Apesar das peculiares cores berrantes, é o tom sóbrio e seco que predomina no novo drama de Pedro Almodóvar. No acender das luzes, depois da projeção de Julieta, vigésimo filme do cineasta espanhol, o espectador sente a degeneração psicológica imposta pelas lacunas existenciais acumuladas ao longo de uma trajetória sofrida e marcada por perdas.
Almodóvar entrega a história da personagem título em dois momentos da vida: na juventude e na meia idade. Destaque para o bom trabalho das atrizes Adriana Ugarte e Emma Suárez. O processo de construir a mesma mulher em momentos cronológicos diferentes é desafiador e exigiu uma profunda imersão emocional na alma da personagem.
Após um encontro acidental com uma amiga nas ruas de Madri, Julieta volta a perseguir um passado que estava soterrado: a busca por Antía, sua única filha, com quem não tem contato há mais de 12 anos.

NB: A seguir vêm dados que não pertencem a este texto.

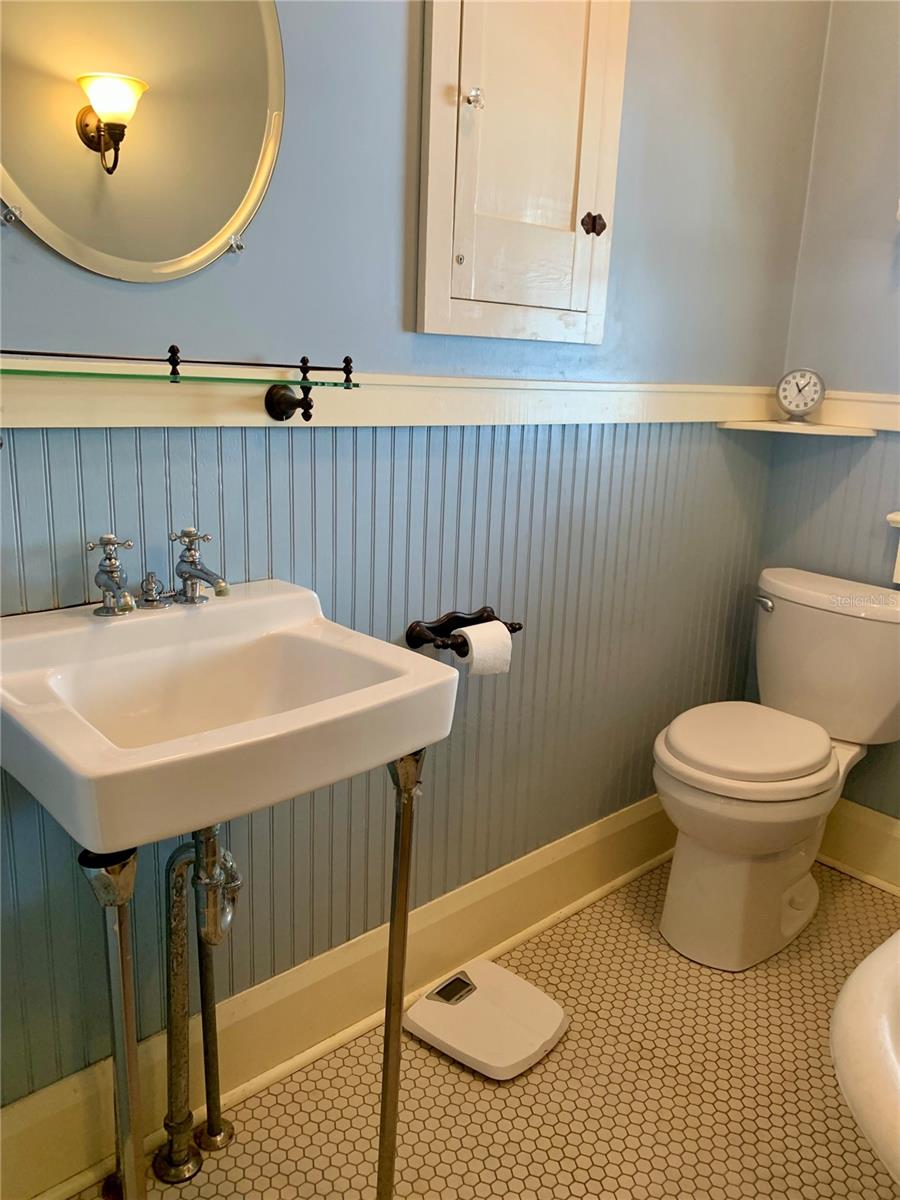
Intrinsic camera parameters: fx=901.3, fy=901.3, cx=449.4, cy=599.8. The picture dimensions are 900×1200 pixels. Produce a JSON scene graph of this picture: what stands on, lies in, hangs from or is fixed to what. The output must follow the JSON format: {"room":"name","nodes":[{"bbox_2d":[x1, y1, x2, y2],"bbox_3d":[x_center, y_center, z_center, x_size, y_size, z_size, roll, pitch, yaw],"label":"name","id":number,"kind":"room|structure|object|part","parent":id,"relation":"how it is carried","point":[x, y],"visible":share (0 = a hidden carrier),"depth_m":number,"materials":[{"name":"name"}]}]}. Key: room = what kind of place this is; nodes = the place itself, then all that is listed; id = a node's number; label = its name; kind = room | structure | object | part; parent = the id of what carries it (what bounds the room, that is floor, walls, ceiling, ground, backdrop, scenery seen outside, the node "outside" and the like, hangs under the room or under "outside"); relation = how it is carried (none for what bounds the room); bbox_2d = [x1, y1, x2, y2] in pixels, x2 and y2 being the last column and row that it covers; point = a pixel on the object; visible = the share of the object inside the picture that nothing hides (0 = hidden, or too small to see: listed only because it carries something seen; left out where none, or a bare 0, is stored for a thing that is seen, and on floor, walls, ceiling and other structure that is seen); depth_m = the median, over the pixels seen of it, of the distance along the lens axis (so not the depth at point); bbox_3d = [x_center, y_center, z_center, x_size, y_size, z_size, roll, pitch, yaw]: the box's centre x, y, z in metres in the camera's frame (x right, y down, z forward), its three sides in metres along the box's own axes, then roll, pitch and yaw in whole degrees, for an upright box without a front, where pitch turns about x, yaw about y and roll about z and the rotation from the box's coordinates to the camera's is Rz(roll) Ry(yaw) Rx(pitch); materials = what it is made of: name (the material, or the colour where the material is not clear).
{"room":"bathroom","nodes":[
{"label":"bathroom","id":0,"kind":"room"},
{"bbox_2d":[0,0,831,1112],"bbox_3d":[-0.158,-0.474,1.502,2.802,2.682,0.128,-11,20,-41],"label":"left wall","id":1,"kind":"structure","parent":0,"point":[394,268],"depth_m":1.66,"materials":[{"name":"paint"}]},
{"bbox_2d":[0,0,286,280],"bbox_3d":[-0.416,-0.706,1.101,0.520,0.600,0.019,-11,20,-41],"label":"round mirror","id":2,"kind":"object","parent":1,"relation":"attached to","point":[228,197],"visible":1,"depth_m":1.15,"materials":[{"name":"mirror"}]},
{"bbox_2d":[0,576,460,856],"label":"sink","id":3,"kind":"object","parent":1,"relation":"attached to","point":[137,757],"visible":0.95,"depth_m":1.09,"materials":[{"name":"white ceramic"}]},
{"bbox_2d":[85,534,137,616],"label":"tap","id":4,"kind":"object","parent":3,"relation":"on","point":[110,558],"visible":0.99,"depth_m":1.19,"materials":[{"name":"silver metal"}]},
{"bbox_2d":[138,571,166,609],"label":"drain stopper holder","id":5,"kind":"object","parent":3,"relation":"on","point":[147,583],"visible":0.97,"depth_m":1.25,"materials":[{"name":"silver metal"}]},
{"bbox_2d":[157,826,241,1181],"bbox_3d":[-0.384,0.548,1.364,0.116,0.698,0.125,-11,20,-41],"label":"drain pipe","id":6,"kind":"object","parent":3,"relation":"attached to","point":[176,1062],"visible":0.78,"depth_m":1.36,"materials":[{"name":"metal"}]},
{"bbox_2d":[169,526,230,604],"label":"faucet","id":7,"kind":"object","parent":3,"relation":"on","point":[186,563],"visible":0.99,"depth_m":1.25,"materials":[{"name":"silver metal"}]},
{"bbox_2d":[0,795,681,1199],"bbox_3d":[-0.096,0.724,1.806,2.386,0.178,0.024,-11,20,-41],"label":"baseboard","id":8,"kind":"structure","parent":1,"relation":"attached to","point":[569,843],"depth_m":1.67,"materials":[{"name":"beige paint"}]},
{"bbox_2d":[1,368,772,428],"bbox_3d":[-0.064,-0.342,1.513,2.393,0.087,0.027,-11,20,-41],"label":"chair rail","id":9,"kind":"object","parent":1,"relation":"attached to","point":[312,412],"visible":0.72,"depth_m":1.40,"materials":[{"name":"paint"}]},
{"bbox_2d":[1,346,354,420],"bbox_3d":[-0.418,-0.261,1.124,0.669,0.102,0.155,-11,20,-41],"label":"glass shelf","id":10,"kind":"object","parent":9,"relation":"attached to","point":[169,351],"visible":0.99,"depth_m":1.18,"materials":[{"name":"clear glass"}]},
{"bbox_3d":[-0.239,-0.299,1.361,0.048,0.053,0.073,-11,20,-41],"label":"bracket","id":11,"kind":"part","parent":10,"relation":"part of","materials":[{"name":"metal"}]},
{"bbox_2d":[405,606,521,655],"bbox_3d":[0.034,0.060,1.700,0.244,0.061,0.097,-11,20,-41],"label":"toilet paper holder","id":12,"kind":"object","parent":1,"relation":"attached to","point":[520,626],"visible":0.78,"depth_m":1.68,"materials":[{"name":"metal"}]},
{"bbox_2d":[454,620,512,677],"bbox_3d":[0.051,0.098,1.674,0.104,0.099,0.076,-11,20,-41],"label":"toilet paper roll","id":13,"kind":"object","parent":12,"relation":"hanging from","point":[475,631],"visible":0.68,"depth_m":1.65,"materials":[{"name":"white paper"}]},
{"bbox_2d":[414,0,628,343],"bbox_3d":[0.155,-0.883,1.538,0.473,0.862,0.073,-11,20,-41],"label":"wall cabinet","id":14,"kind":"object","parent":1,"relation":"in","point":[436,296],"visible":0.98,"depth_m":1.56,"materials":[{"name":"paint"}]},
{"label":"screw","id":15,"kind":"part","parent":14,"relation":"part of","materials":[{"name":"silver metal"}]},
{"bbox_3d":[0.037,-0.827,1.492,0.026,0.029,0.026,-11,20,-41],"label":"knob","id":16,"kind":"part","parent":14,"relation":"part of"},
{"bbox_3d":[0.268,-0.705,1.697,0.035,0.037,0.031,-11,20,-41],"label":"knob","id":17,"kind":"part","parent":14,"relation":"part of","materials":[{"name":"brown metal"}]},
{"bbox_2d":[73,858,898,1199],"bbox_3d":[0.342,1.087,1.084,2.860,0.101,1.897,-11,20,-41],"label":"floor","id":18,"kind":"structure","parent":0,"point":[471,1082],"depth_m":1.61,"materials":[{"name":"beige tile"}]},
{"bbox_2d":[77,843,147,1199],"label":"leg","id":19,"kind":"object","parent":18,"relation":"on","point":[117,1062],"visible":0.94,"depth_m":0.99,"materials":[{"name":"silver metal"}]},
{"bbox_2d":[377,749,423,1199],"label":"leg","id":20,"kind":"object","parent":18,"relation":"on","point":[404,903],"visible":0.72,"depth_m":1.21,"materials":[{"name":"metal"}]},
{"bbox_2d":[403,958,566,1079],"bbox_3d":[0.073,0.816,1.773,0.244,0.044,0.254,-11,20,-41],"label":"bathroom scale","id":21,"kind":"object","parent":18,"relation":"on","point":[471,1044],"visible":0.99,"depth_m":1.74,"materials":[{"name":"white plastic"}]},
{"bbox_2d":[650,568,898,970],"bbox_3d":[0.748,0.384,2.076,0.718,0.783,0.469,-11,20,-41],"label":"toilet","id":22,"kind":"object","parent":18,"relation":"on","point":[799,762],"visible":1,"depth_m":2.00,"materials":[{"name":"white ceramic"}]},
{"bbox_3d":[0.663,0.297,2.050,0.414,0.044,0.368,-11,20,-41],"label":"toilet seat","id":23,"kind":"part","parent":22,"relation":"part of","materials":[{"name":"white plastic"}]},
{"bbox_3d":[0.754,0.006,2.179,0.038,0.031,0.058,-11,20,-41],"label":"flush lever","id":24,"kind":"part","parent":22,"relation":"part of","materials":[{"name":"silver metal"}]},
{"bbox_2d":[829,928,899,1184],"bbox_3d":[0.979,0.754,1.174,1.462,0.494,0.791,-11,20,-41],"label":"bathtub","id":25,"kind":"object","parent":18,"relation":"on","point":[854,984],"visible":0.99,"depth_m":1.08,"materials":[{"name":"white ceramic"}]},
{"bbox_2d":[754,0,899,829],"bbox_3d":[1.502,-0.475,1.756,0.127,2.636,1.783,-11,20,-41],"label":"right wall","id":26,"kind":"structure","parent":0,"point":[859,379],"depth_m":2.19,"materials":[{"name":"grey paint"}]},
{"bbox_2d":[717,420,874,436],"bbox_3d":[0.847,-0.419,2.199,0.288,0.020,0.285,-11,20,-41],"label":"corner shelf","id":27,"kind":"object","parent":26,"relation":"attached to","point":[817,427],"visible":0.98,"depth_m":2.15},
{"bbox_2d":[775,368,825,423],"bbox_3d":[0.868,-0.505,2.227,0.117,0.136,0.052,8,16,21],"label":"alarm clock","id":28,"kind":"object","parent":27,"relation":"on","point":[789,402],"visible":0.99,"depth_m":2.21,"materials":[{"name":"metal"}]},
{"bbox_2d":[817,797,899,894],"bbox_3d":[1.311,0.706,2.095,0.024,0.183,1.574,-11,20,-41],"label":"baseboard","id":29,"kind":"structure","parent":26,"relation":"attached to","point":[851,825],"depth_m":2.34,"materials":[{"name":"paint"}]},
{"bbox_2d":[818,390,899,431],"bbox_3d":[1.413,-0.329,1.753,0.025,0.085,1.693,-11,20,-41],"label":"chair rail","id":30,"kind":"object","parent":26,"relation":"attached to","point":[851,397],"visible":0.61,"depth_m":2.20,"materials":[{"name":"beige paint"}]},
{"bbox_2d":[887,511,899,586],"bbox_3d":[1.174,-0.100,2.059,0.132,0.181,0.315,-11,20,-41],"label":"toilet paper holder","id":31,"kind":"object","parent":26,"relation":"attached to","point":[898,518],"visible":0.99,"depth_m":2.13,"materials":[{"name":"white"}]}
]}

Menos verborrágica que outras protagonistas comumente associadas ao diretor, sua odisseia percorre o território do luto, da culpa e do abandono. Julieta é vulnerável. Tornou-se calada e circunspecta ao longo dos anos. São muitas palavras não ditas e emoções reprimidas. Da relação caudalosa com o pescador Xoan (Daniel Grao) à crise que se instaurou entre mãe e filha anos mais tarde. De comportamentos distintos, há mistérios nas fases de transformação das personagens após o trágico episódio que conduz o longa-metragem. Os laços maternais ora frouxos ora apertados instigam a reflexão sobre as relações humanas.
Os espaços geográficos e temporais são partes substanciais do filme. Lugares, encontros e desencontros, passado e presente. Cada situação tem algo a dizer. Até os objetos balbuciam. Os bolos de aniversário nunca tiveram um gosto tão amargo.
O roteiro e direção demonstram o domínio do que têm a dizer, tanto pela estética quanto pela narrativa. Almodóvar incorpora o mistério à sua habilidade de permear o universo feminino com maestria.
São muitas informações e referências. As cenas dentro do trem fazem lembrar de Pacto Sinistro (1951) do mestre do suspense Alfred Hitchcock. Outro destaque vai para a atuação de Rossy de Palma, uma empregada enxerida e bem sinistra.
A ambientação e o figurino requintados e elegantes são outro acerto. A Julieta dos anos 1980 com características típicas da época – especialmente cabelo e roupas – se transfigura em uma mulher austera e desesperançosa nos dias atuais.
A trama foi baseada nos contos do livro “Fugitiva” da escritora canadense Alice Munro, vencedora do Prêmio Nobel de Literatura em 2013. Julieta é um filme distintivo na carreira de Almodóvar. O cineasta esquiva-se das excentricidades usuais e de personagens tresloucados como Mulheres à Beira de um Ataque de Nervos (1988), Ata-Me (1990) e Kika (1993) e constrói um drama mais convencional, mas que resultou em um primoroso trabalho.